Effect of 1,8-cineole on Keap1, Nrf2, HO1, NQO1, superoxide dismutase (SOD), and catalase (CAT) activity. The upper panel shows (a) Keap1 and (b,c) cytosolic Nrf2 and nuclear Nrf2 protein expression. Representative protein bands were normalized to GAPDH and lamin proteins as the internal controls as shown. Densitometric analysis showed that DSS administration increased Keap1 protein expression while 1,8-cineole did not further increase Keap1 protein expression. Nuclear Nrf2 protein expression was markedly increased by 1,8-cineole treatment compared to the DSS-administered group. (c) DSS administration significantly decreased (d) NQO1, (f) HO1 protein, and (e,g) mRNA expression, while 1,8-cineole treatment prevented these decreases. DSS administration significantly decreased (h) colon tissue SOD and (i) CAT enzyme activity, while 1,8-cineole treatment restored their activities toward the control levels. Data were obtained from n = 4 for protein, n = 6 for mRNA, and n = 8 animals for SOD and CAT enzyme activity; the results are expressed as the means ± SEM. * p ≤ 0.05, ** p ≤ 0.01, *** p ≤ 0.001, **** p ≤ 0.0001, and ns indicates results that were not significant.

Figure 7

Effect of 1,8-cineole on PPARγ, PPARα, PPARδ, and pNFκB/NFκB protein expression. (a) The side panel shows PPARγ, PPARα, PPARδ, and pNFκB/NFκB protein expression. Protein bands were normalized to the GAPDH protein internal control as shown. DSS administration significantly (b) decreased PPARγ expression and 1,8 cineole at the higher concentration (b) increased it above the control.
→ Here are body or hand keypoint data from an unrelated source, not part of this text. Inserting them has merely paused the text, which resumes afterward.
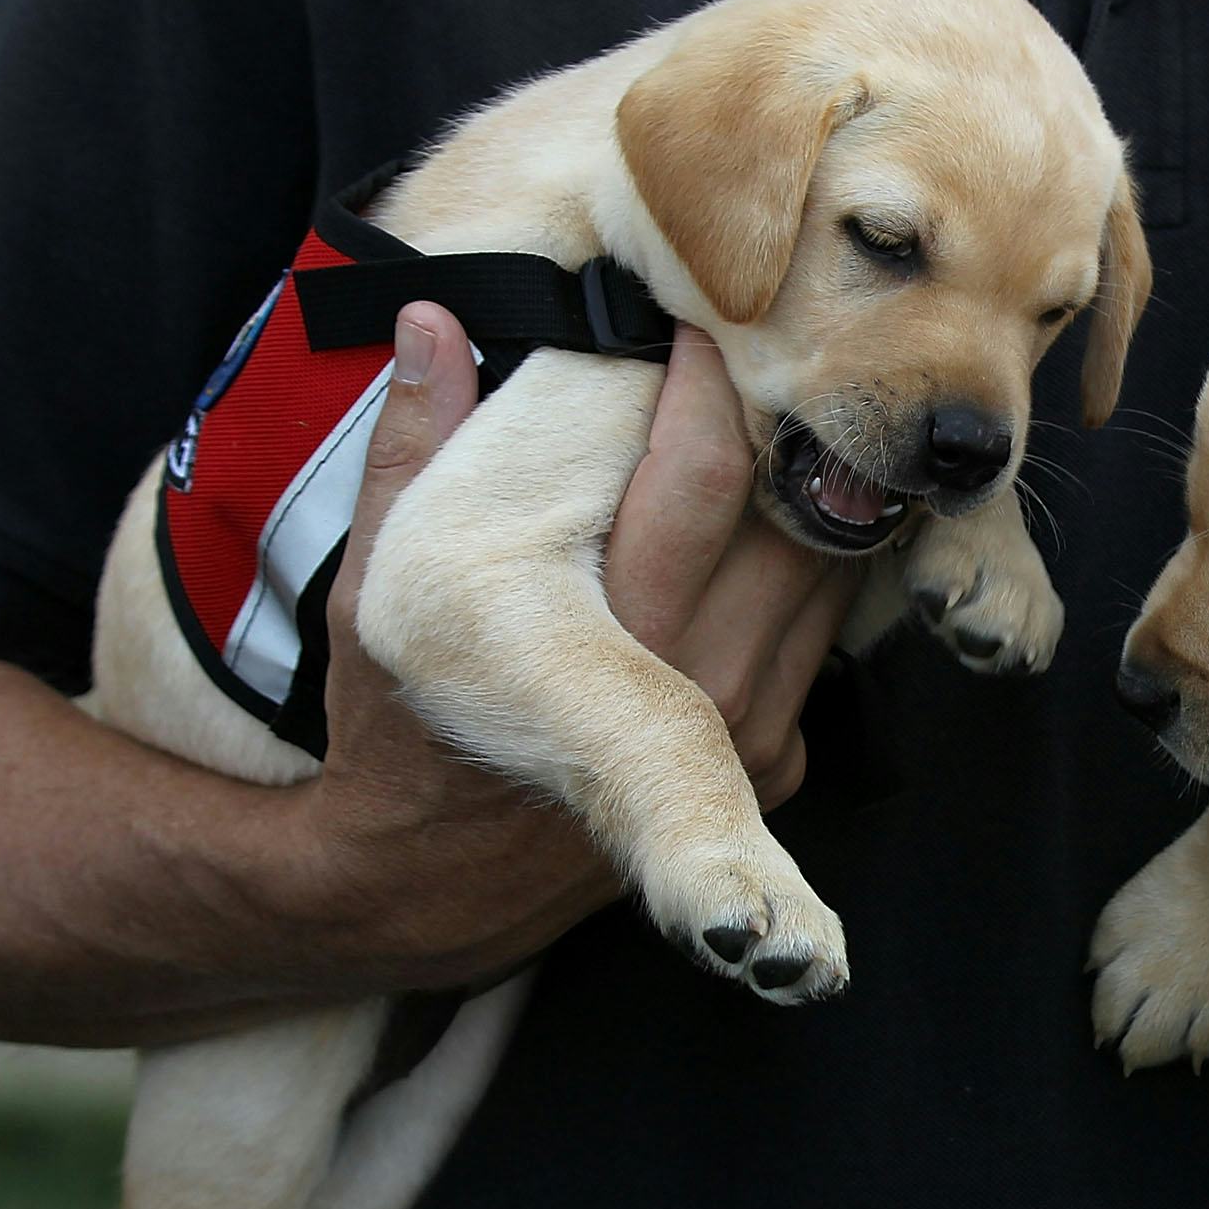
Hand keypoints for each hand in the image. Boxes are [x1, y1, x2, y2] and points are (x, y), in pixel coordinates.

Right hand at [281, 305, 859, 987]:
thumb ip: (411, 452)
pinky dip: (812, 581)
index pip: (702, 474)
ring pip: (832, 575)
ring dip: (812, 499)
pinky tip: (773, 533)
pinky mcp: (779, 764)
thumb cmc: (399, 728)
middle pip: (794, 515)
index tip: (700, 321)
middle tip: (765, 354)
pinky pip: (829, 642)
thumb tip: (432, 324)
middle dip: (782, 427)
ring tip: (776, 428)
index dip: (712, 381)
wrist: (436, 887)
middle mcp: (694, 680)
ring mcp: (750, 731)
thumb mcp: (375, 589)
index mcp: (599, 630)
DSS administration and 1,8-cineole treatment (c,d) did not alter PPARα and PPARδ expression. DSS administration markedly increased the phosphorylation of NFκB, while 1,8-cineole treatment at the higher concentration prevented this. Data were obtained from n = 4 animals. The results are expressed as the means ± SEM. ** p ≤ 0.01, and ns indicates results that were not significant.

Figure 8

Effect of 1,8-cineole on HT-29 cell viability, proinflammatory chemokine mRNA expression, PPARγ expression, and PPARγ promoter assay. (a) 1,8-cineole treatment did not affect HT-29 cell viability up to a 200 μm concentration. (b,c) 1,8-cineole significantly downregulated IL8 and CXCL1 mRNA expression in TNF-α-challenged HT-29 cells. (d,e) 1,8-cineole significantly increased PPARγ protein and mRNA expression. (f,g) PPARγ siRNA significantly downregulated PPARγ protein and mRNA expression. (h) PPARγ siRNA transfection downregulated IL8 mRNA expression, and 1,8-cineole treatment partially prevented this. (i) siRNA transfection did not affect CXCL1 mRNA expression in the presence of 1,8-cineole. (j,k) 1,8-cineole treatment significantly enhanced PPARγ promoter activation time-dependently (12 and 24 h). The PPARγ activator (GW1929) and PPARγ inhibitor (GW9662) worked as expected. * p ≤ 0.05, ** p ≤ 0.01, *** p ≤ 0.001, ****p ≤ 0.0001, and ns indicate results that were not significant.